History
- Name: Marloes (M76) (1911-1914); HMS Marloes (1914-1919); Marloes (FD170) (1919-1926); Commandant Bultinck (1927-1929);
- Owner: Société de Pêcheries à Vapeur
- Port of registry: Ostend, Belgium
- Builder: Smith's Dock Co. Ltd.
- Yard number: 466
- Launched: 3 March, 1911
- Completed: May, 1911
- Acquired: 1911
- Maiden voyage: 1911
- In service: 1911
- Out of service: 2 October 1929
- Identification: Official number: 128753
- Fate: Ran aground in a storm and scrapped

General characteristics
- Type: Trawler
- Tonnage: 219 GRT
- Length: 35.7 m (117 ft 2 in)
- Beam: 6.4 m (21 ft 0 in)
- Depth: 3.4 m (11 ft 2 in)
- Installed power: 1 x 3 cyl. triple expansion engine
- Propulsion: Screw propeller
- Crew: 12

= FV Commandant Bultinck =

FV Commandant Bultinck was a Belgian trawler that ran aground in a storm off Fleetwood, Lancashire, United Kingdom on 2 October 1929.

== Construction ==
Marloes was built at the Smith's Dock Co. Ltd. shipyard in Middlesbrough, United Kingdom in 1911. Where she was launched and completed that same year. The ship was 35.7 m long, had a beam of 6.4 m and had a depth of 3.4 m. She was assessed at and had one three-cylinder triple expansion engine driving a single screw propeller.

== Early service==
Registered at Milford, England 26 May, 1911. and put in service

==World War I==
Requisitioned by the Admiralty in August 1914 and used as a minesweeper. Sold 1918 and returned to owner 1919.

==Post war service==
Milford registry closed 20 May, 1919 and registered at Fleetwood next day. Sold in 1924. Sold to Belgian firm August 1926 and renamed Commandant Bultinck.

== Sinking ==
Commandant Bultinck was sailing in the Irish Sea when on 2 October 1929, she got caught in a storm with winds up to 80 mph with sleet and lightning, which drove her to shore and ran her aground at Rossall Point near Fleetwood, Lancashire, United Kingdom barely missing a breakwater. She was spotted on the beach by a number of passengers on a tramcar at 11 pm, who quickly alerted the Fleetwood harbourmaster. The lifeboat headquarters at Blackpool were also informed of the wreck and chartered their lifeboat by horse to the wrecksite.

By the time the rescuers arrived, a large crowd had followed them to the site, where the harbourmaster said that the lifeboat would be useless as the wreck lay in very shallow waters surrounded by big waves. The rescuers waited on the shore until 4 am as they saw how another lifeboat with other rescuers tried in vain to reach the wreck before having to return to Fleetwood for shelter against the storm. Meanwhile, Commandant Bultinck endured wave after wave crashing over her deck as she lay broadside to the shore, with her crew holding onto the tilted deck. Ultimately three of the crew attempted to swim for the shore and holding onto a rope which could be used afterwards to rescue the remaining crewmen, but were swept under the stranded vessel and drowned.
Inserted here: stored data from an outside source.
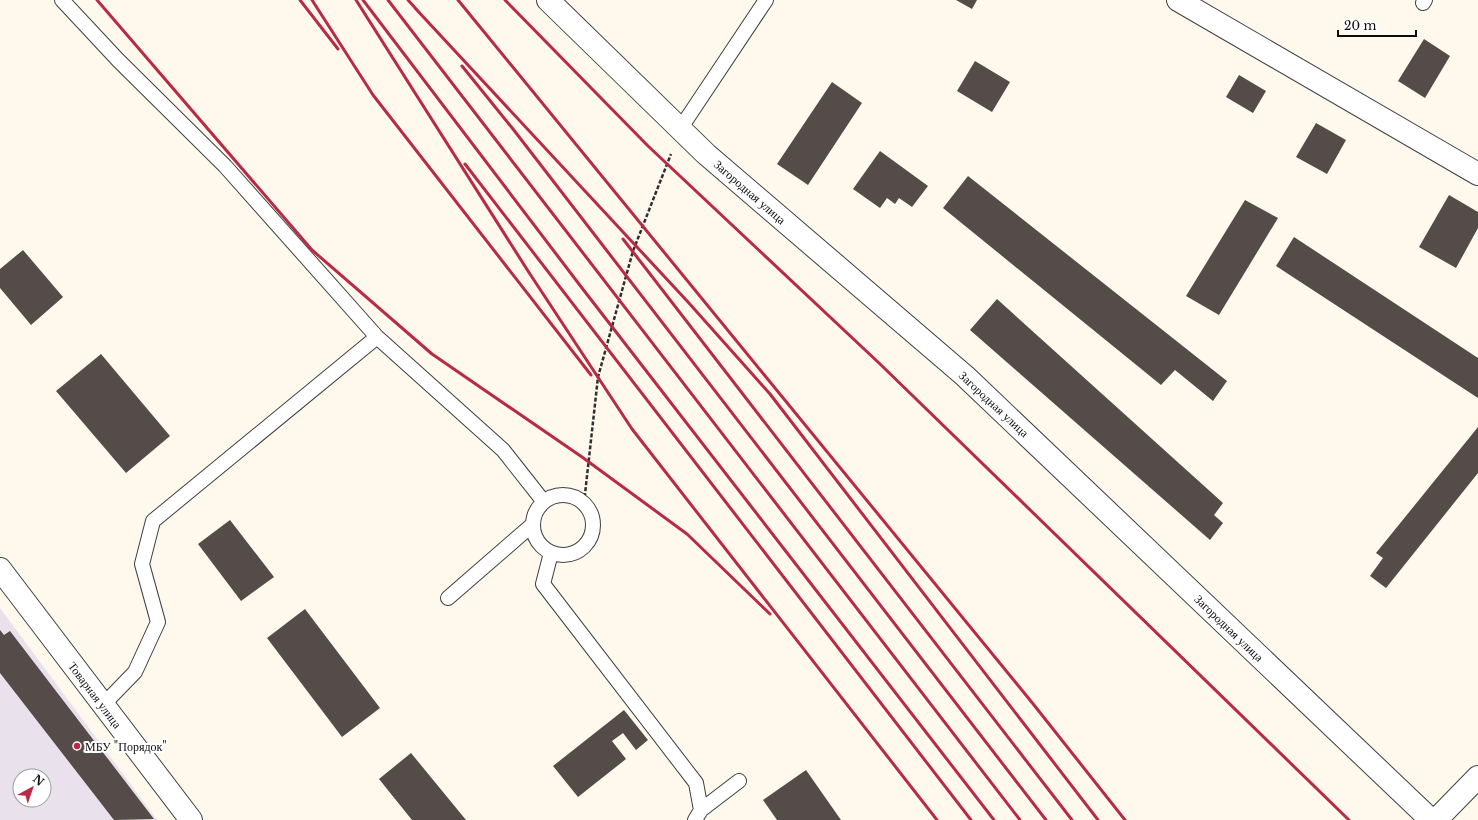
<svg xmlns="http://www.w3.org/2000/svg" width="1478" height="820" font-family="'Libre Baskerville',serif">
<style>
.industrial{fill:#e9e1eb;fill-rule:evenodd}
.building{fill:#554c49}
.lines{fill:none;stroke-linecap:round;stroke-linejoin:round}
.lane-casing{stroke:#404040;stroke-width:16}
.street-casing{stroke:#404040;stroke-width:24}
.path{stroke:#2f2f2f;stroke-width:2.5;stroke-dasharray:4 2;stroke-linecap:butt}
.lane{stroke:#fff;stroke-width:14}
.street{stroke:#fff;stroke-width:22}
.rail{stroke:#b82a45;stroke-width:3}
.poi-dot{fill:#b82a45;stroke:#fff;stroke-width:1.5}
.labels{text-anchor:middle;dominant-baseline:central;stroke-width:4;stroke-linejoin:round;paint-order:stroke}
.street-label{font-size:12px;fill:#0d0d0d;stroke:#fff}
.poi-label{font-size:12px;fill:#0d0d0d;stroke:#fff;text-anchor:start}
</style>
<rect width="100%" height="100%" fill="#fef8ed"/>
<path class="industrial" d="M 0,608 L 157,820 L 0,820 ZM 20,776 L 44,776 L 44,800 L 20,800 Z"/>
<path class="building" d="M 956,0 L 977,0 L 972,9 Z
M 1424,39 L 1450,56 L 1425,98 L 1398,81 Z
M 975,61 L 1010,82 L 992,112 L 957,91 Z
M 1239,75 L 1266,91 L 1253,113 L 1226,97 Z
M 832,82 L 862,103 L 808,185 L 777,164 Z
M 1316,123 L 1346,140 L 1327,174 L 1296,157 Z
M 880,151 L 928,186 L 912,207 L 899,198 L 895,204 L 887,198 L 880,208 L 853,189 Z
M 968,176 L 1227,381 L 1213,401 L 1175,370 L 1161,385 L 943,208 Z
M 1449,195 L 1478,212 L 1478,228 L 1456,268 L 1419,247 Z
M 1245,200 L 1278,218 L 1219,315 L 1186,296 Z
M 1294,237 L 1478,358 L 1478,398 L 1276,266 Z
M 23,250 L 63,297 L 31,325 L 0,288 L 0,269 Z
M 997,299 L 1223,503 L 1214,515 L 1223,523 L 1210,540 L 970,330 Z
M 101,354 L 170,436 L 126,473 L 56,391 Z
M 1478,427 L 1478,473 L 1386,588 L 1370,576 L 1383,558 L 1376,553 Z
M 230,520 L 274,577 L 241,601 L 198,544 Z
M 305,609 L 380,708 L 342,737 L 267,638 Z
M 0,630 L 4,635 L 10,631 L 154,819 L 114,820 L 0,673 Z
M 624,710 L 648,740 L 636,750 L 623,733 L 612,741 L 626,759 L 578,797 L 553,766 Z
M 411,753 L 466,820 L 412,820 L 379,779 Z
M 806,770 L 841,820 L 777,820 L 763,800 Z"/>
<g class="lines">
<g class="lane-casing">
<path id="lane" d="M 62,0 L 118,60 L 225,166 L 377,337 L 503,450 L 544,502
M 1423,3 L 1425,0
M 680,129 L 766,0
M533 525a30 30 0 1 1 60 0a30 30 0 1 1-60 0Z
M 551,553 L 543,584 L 696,783 L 701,810
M 448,598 L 532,525
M 103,705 L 135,672 L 158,622 L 142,564 L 153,521 L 377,337
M 695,820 L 701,810 L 739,781"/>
</g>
<g class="street-casing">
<path id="street" d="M 548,0 L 706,154 L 965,376 L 1431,820
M 1178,0 L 1478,174
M 0,569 L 191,820
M 1436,820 L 1478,777"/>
</g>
<path class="path" d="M 584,503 L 598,377 L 633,251 L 671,154"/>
<use href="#lane" class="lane"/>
<use href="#street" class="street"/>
<path class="rail" d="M 97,0 L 312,250 L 432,354 L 582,457 L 687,534 L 770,614
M 300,0 L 338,49
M 312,0 L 373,95 L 591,375
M 356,0 L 528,271 L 632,429 L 937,820
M 363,0 L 582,288 L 994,820
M 388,0 L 1020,820
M 408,0 L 418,11
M 458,0 L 1034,705 L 1125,820
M 505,0 L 648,146 L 879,363 L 1349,820
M 415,8 L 688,302 L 770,394 L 1098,820
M 462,66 L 513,129 L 1046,820
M 465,164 L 971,820
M 623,239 L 1072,820"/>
</g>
<circle class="poi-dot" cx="77" cy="746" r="4"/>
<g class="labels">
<g class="street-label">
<text transform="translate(750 192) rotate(41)">Загородная улица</text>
<text transform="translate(994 404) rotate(43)">Загородная улица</text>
<text transform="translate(1229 628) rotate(44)">Загородная улица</text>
<text transform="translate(95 695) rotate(53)">Товарная улица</text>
</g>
<g class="poi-label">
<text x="85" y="746">МБУ "Порядок"</text>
</g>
</g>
<g transform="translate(32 788) rotate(40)"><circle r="19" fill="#ffffff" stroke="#9e9e9e"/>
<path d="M0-3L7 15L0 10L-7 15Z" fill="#b82a45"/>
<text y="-6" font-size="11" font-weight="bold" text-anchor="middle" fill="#0d0d0d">N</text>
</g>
<path d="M1338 30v6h78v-6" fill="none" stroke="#0d0d0d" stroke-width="2"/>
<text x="1344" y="30" font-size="12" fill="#0d0d0d" stroke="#ffffff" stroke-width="3" paint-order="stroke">20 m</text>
</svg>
By this time one of the teachers from the nearby Rossall School arrived on the scene with a megaphone. He was the only person who knew some Flemish and helped to communicate with the stricken Flemish crew who did not know any English. The crew of Commandant Bultinck were reluctant to enter the water again as the two previous attempts failed and claimed the lives of three of their fellow crewmen. Instead they waited until low tide when the rescuers were finally able to reach the ship and assist the remaining crew into getting ashore. The nine surviving crewmen were taking to the Royal National Mission to Deep Sea Fishermen's Hostel in Fleetwood. The fish catch aboard Commandant Bultinck was also lost as all the ice aboard for preservation had been washed out by the seawater.

== Wreck ==
The wreck of Commandant Bultinck lay nearly completely dry at low tide, but several attempts to refloat her were made. But even after holes were cut in the ship to make her lighter, she still failed to be refloated. Ultimately Commandant Bultinck was scrapped on site.